= 1914 Edmonton municipal election =

Municipal election in Alberta, Canada

The 1914 municipal election was held December 14, 1914 to elect a mayor and six aldermen to sit on Edmonton City Council and three trustees to sit on each of the public and separate school boards.

There were ten aldermen on city council, but four of the positions were already filled: Joseph Clarke, Rice Sheppard, J. A. Kinney, and Robert Douglas were all elected to two-year terms in 1913 and were still in office. Alexander Campbell had also been elected to a two-year term, but had resigned. Six were elected this year, with at least one having to be elected from the southside. Accordingly, the top four plus the most popular southside candidate were elected to two-year terms. The fifth-place finisher from the north side of the North Saskatchewan River - W C Mcarthur - was elected to a one-year term to replace Campbell.

There were seven trustees on the public school board, but four of the positions were already filled: Walter Ramsey, Samuel Barnes, A E May, and J S Hill had been elected to two-year terms in 1913. The same was true of the separate board, where D J Gilmurray, J O'Neill, Joseph Henri Picard, and E P O'Donnell were continuing.

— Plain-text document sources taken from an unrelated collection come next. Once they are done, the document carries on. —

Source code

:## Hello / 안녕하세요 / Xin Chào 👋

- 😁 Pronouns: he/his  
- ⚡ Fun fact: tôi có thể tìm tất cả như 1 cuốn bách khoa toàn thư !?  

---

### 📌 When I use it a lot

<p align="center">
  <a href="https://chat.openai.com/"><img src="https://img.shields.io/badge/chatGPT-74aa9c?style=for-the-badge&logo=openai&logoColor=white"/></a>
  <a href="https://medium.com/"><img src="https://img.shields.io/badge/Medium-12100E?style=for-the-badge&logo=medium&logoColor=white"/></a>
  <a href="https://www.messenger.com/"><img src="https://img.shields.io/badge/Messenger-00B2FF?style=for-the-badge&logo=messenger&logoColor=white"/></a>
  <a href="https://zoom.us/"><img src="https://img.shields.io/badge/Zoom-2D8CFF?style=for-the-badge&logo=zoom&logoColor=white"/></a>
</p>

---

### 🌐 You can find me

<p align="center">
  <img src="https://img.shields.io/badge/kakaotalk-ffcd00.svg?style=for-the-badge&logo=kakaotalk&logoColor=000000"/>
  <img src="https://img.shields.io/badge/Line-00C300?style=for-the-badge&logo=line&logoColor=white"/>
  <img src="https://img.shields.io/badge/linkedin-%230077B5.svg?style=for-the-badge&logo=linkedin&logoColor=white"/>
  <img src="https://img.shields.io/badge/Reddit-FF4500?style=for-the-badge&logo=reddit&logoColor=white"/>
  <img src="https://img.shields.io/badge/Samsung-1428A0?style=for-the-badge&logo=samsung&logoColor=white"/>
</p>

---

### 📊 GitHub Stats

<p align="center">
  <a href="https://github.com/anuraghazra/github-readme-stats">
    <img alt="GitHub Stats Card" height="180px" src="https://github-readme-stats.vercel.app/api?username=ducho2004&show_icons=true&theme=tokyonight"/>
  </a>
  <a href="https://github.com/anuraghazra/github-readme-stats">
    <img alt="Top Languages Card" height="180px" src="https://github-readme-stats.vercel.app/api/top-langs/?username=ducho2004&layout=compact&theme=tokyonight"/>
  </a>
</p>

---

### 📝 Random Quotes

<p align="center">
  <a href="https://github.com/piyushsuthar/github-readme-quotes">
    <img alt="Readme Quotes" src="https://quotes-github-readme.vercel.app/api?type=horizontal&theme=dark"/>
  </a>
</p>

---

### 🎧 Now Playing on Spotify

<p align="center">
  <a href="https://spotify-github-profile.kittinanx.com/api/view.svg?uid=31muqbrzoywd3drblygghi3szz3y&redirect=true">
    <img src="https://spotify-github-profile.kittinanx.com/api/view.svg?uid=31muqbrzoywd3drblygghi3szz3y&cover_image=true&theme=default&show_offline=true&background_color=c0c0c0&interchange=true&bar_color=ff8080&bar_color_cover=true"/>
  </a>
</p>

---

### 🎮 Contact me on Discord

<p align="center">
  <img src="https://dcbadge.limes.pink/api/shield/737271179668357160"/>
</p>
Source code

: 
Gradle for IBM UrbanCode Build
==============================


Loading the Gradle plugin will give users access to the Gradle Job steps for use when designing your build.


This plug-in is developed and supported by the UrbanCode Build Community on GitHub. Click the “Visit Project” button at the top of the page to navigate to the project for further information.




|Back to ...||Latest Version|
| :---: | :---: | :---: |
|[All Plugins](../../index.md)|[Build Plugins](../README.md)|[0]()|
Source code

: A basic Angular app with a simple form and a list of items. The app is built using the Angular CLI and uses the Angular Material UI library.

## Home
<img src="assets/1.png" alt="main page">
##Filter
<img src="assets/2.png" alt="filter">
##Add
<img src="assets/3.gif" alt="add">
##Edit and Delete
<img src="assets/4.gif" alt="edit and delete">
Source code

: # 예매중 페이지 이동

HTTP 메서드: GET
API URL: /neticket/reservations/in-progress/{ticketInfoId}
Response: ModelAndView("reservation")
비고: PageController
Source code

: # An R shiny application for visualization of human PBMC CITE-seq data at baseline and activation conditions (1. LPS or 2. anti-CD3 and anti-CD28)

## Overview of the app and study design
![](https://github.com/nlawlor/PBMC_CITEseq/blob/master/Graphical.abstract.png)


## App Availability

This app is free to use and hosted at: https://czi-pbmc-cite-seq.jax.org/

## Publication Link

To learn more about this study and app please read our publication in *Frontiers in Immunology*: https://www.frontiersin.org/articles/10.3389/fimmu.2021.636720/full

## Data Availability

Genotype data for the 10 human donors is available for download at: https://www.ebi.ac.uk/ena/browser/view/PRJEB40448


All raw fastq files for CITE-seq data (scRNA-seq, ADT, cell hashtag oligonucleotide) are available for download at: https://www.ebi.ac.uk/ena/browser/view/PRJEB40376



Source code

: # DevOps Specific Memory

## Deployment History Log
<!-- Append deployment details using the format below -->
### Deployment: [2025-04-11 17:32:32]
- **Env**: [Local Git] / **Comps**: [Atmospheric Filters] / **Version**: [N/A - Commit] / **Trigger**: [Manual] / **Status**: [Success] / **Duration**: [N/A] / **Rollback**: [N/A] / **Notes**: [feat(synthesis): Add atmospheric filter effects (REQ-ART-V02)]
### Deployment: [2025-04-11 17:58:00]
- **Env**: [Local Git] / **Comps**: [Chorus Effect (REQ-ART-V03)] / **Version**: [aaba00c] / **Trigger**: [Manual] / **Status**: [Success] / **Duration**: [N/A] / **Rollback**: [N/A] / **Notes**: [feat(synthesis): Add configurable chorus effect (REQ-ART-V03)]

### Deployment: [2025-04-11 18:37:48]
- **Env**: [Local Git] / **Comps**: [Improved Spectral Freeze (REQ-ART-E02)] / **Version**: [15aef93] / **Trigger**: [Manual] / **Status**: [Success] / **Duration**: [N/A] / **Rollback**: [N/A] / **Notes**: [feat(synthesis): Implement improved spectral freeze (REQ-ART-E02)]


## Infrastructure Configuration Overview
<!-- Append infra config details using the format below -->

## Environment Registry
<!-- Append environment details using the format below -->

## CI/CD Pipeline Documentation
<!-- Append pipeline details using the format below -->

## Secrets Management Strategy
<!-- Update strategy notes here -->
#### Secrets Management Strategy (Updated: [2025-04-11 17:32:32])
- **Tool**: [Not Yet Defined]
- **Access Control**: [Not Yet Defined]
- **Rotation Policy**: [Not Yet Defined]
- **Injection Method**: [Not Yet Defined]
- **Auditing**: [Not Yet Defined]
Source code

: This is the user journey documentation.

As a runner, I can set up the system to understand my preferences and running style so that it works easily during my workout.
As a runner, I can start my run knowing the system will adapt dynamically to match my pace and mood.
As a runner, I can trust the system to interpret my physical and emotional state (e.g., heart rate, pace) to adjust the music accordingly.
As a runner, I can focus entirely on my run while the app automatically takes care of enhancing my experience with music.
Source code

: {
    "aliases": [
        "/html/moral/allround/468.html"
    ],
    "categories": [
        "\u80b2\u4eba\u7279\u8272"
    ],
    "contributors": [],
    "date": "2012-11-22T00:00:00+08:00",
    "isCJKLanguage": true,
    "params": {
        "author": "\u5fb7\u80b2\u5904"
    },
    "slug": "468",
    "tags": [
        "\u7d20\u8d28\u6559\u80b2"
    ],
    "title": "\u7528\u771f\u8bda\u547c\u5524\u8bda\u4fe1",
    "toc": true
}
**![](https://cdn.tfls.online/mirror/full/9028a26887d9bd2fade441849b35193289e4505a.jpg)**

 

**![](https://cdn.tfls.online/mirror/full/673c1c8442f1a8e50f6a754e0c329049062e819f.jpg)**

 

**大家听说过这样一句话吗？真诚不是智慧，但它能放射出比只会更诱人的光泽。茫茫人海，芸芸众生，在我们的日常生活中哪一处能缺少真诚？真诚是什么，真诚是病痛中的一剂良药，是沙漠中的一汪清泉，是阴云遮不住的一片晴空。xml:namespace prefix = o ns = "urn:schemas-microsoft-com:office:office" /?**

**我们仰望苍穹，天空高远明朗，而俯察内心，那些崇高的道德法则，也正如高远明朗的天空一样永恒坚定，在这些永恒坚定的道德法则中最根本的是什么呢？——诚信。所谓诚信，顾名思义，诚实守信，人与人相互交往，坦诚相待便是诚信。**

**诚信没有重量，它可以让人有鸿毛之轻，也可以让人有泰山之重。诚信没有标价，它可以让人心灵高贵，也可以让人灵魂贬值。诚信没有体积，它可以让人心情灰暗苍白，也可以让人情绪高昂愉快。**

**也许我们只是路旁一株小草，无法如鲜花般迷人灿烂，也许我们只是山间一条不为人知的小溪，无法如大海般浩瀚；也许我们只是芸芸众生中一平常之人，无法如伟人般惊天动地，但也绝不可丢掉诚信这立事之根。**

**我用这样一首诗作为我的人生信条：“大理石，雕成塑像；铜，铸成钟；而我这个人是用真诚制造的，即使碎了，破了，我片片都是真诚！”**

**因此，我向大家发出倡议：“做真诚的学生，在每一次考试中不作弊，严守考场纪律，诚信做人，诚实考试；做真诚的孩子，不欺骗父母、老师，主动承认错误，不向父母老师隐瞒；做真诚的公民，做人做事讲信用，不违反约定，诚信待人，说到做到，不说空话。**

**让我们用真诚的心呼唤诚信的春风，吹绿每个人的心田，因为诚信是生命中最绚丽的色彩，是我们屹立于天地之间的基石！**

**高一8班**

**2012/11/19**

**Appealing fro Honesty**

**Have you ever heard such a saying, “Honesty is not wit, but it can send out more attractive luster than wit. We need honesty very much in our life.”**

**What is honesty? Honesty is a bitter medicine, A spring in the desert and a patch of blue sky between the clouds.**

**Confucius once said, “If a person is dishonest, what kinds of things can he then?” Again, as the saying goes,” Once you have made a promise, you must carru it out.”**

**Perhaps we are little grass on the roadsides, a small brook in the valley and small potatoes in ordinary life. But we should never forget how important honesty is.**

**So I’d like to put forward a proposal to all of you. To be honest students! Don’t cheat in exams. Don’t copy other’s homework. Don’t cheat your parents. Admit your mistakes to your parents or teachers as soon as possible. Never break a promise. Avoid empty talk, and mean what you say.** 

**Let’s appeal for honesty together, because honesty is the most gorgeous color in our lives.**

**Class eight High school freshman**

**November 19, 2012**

Voters voted on whether to change to Elective Commission form of city government. A majority voted against the change. The question would come up again in 1920, 1921 and 1926 -- each time a majority were opposed. Voters also voted on whether to change to using wards. A majority voted to stay with city-wide districting for election of councillors. Wards would not come into use until 1971.

==Voter turnout==

There were 10220 ballots cast out of 32246 eligible voters, for a voter turnout of 31.4%.

==Results==

- bold indicates elected
- italics indicate incumbent
- South Side indicates representative for Edmonton's South Side, with a minimum South Side representation instituted after the city of Strathcona, south of the North Saskatchewan River, amalgamated into Edmonton on February 1, 1912.

===Mayor===

- William Thomas Henry - 8021
- Joseph Adair - 1964

===Aldermen===

- James Ramsey - 7286
- Samuel Wallace Williamson - 5,905
- Robert Neville Frith - 5836
- Joseph Henri Picard - 5814
- William Campbell McArthur - 5506
- Hugh Alfred Calder - 4871 (South Side)
- Archibald Menzies McDonald - 3,166
- Joseph Driscoll - 2,546
- Alexander Clubb - 2,049
- James East - 1,908
- Charles Gowan - 1,700
- Isidore Tremblay - 1,114
- John Hilton Treble - 844
- Tom Fraser Mayson - 470

===Public school trustees===

Charles Gibbs, J J McKenzie, and William Rea were elected. Detailed information is no longer available.

===Separate (Catholic) school trustees===

A H Esch, Joseph Gariépy, and M J O'Farrell were elected. Detailed results are no longer available.